Leadership

Non-profit vs profit: what I learned working in both

I have worked in both worlds. Profit-driven businesses where the bottom line was everything, and non-profit organisations where the mission was everything and money was the thing nobody wanted to talk about directly but everyone worried about constantly.

Both sides tend to think the other has it easier. They are both wrong.

What I found, after enough time in each, is that the challenges are not as different as people assume. The language is different. The culture is different. The pressure points look different on the surface. But underneath, the patterns are remarkably similar. And so are the solutions.

What the non-profit world does better

People in non-profit organisations are often working for something bigger than a pay cheque, and that changes how they show up. There's a level of commitment that you don't always find in commercial businesses. When people believe in the mission, they go further. They stay later. They find creative solutions to problems that a more transactional environment might just throw money at.

Non-profits are also, by necessity, extraordinary at doing more with less. When the budget is tight and the need is real, you find ways. You build partnerships. You borrow resources. You become very good at working out what actually matters versus what just looks like it matters.

Constraint is a brilliant teacher. The non-profit sector has been learning from it for decades.

That resourcefulness is something commercial businesses pay consultants enormous amounts of money to inject into their teams. And yet it exists naturally in organisations that have never had the luxury of excess.

What the for-profit world does better

Clarity. Commercial businesses, at their best, are ruthlessly clear about what success looks like. Revenue. Margin. Growth. Customer retention. These are not comfortable metrics but they are honest ones. You know whether you're winning.

The for-profit world also tends to be quicker at making decisions and ditching things that aren't working. When money is involved, there's less room for sentiment. If a product isn't selling, you change it. If a team isn't performing, you address it. That directness, while uncomfortable, keeps organisations lean and moving forward.

There's also a discipline around systems and process that non-profits sometimes lack. When scale is the goal and profit is the measure, you quickly learn that you cannot grow without structure. The process has to be repeatable. The operation has to run without you in the room.

Where both sides get it wrong

The for-profit world often neglects the human side. It optimises for output and forgets that output comes from people, and people need more than targets and team meetings to stay engaged. You can't buy loyalty with a bonus if the culture is broken.

The non-profit world often neglects the commercial side. There's sometimes an aversion to talking about money, efficiency, or return on investment that can make organisations fragile. A brilliant mission poorly run is still poorly run. The people you are trying to help deserve better than that.

The best organisations I've worked with borrow from both worlds. Mission that drives people. Structure that keeps it running. Clarity that makes it grow.

The patterns underneath it all

After enough time in both environments, I stopped seeing them as opposites. I started seeing them as two versions of the same problem: how do you build something that works, that lasts, and that the people inside it actually want to be part of?

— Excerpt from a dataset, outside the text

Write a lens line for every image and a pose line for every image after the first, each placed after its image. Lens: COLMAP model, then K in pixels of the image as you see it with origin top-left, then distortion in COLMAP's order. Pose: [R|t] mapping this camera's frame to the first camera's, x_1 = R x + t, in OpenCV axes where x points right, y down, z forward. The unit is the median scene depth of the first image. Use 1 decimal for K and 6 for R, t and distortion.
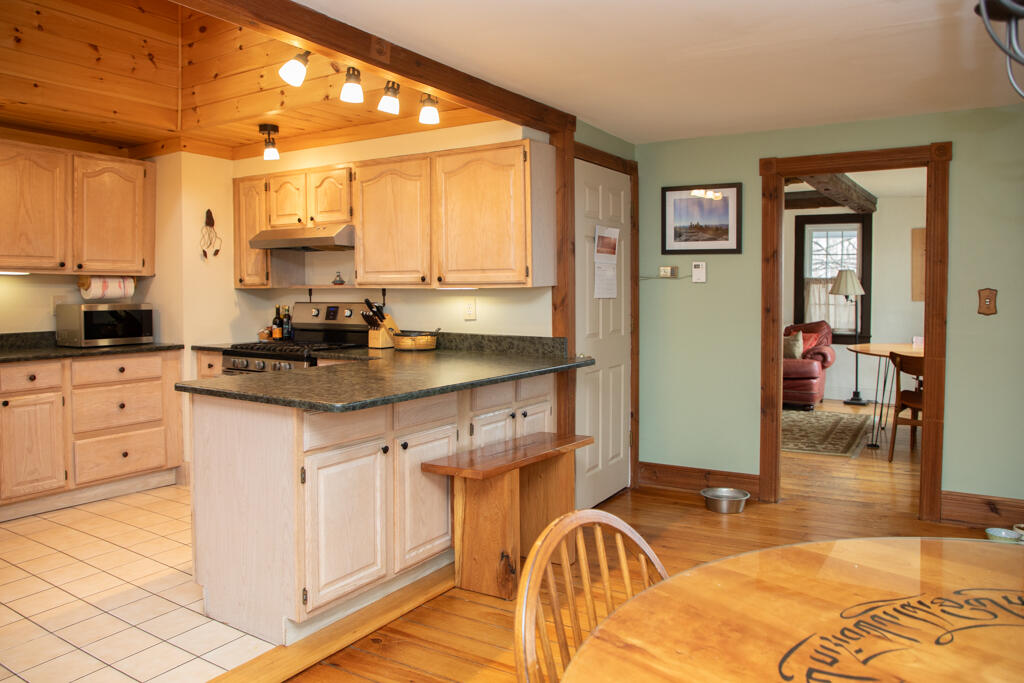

The answer in both cases comes back to systems. Who does what. How decisions get made. How information flows. How people know whether they're doing a good job. How the whole thing keeps running when the founder or the director is out of the room.

Those questions don't care whether you're chasing profit or pursuing a mission. They show up everywhere. And the organisations that have answered them clearly are the ones that survive long enough to matter.

That's what I carry from both worlds into the work I do now. The best of the for-profit discipline. The best of the non-profit heart. And the belief that neither is complete without the other.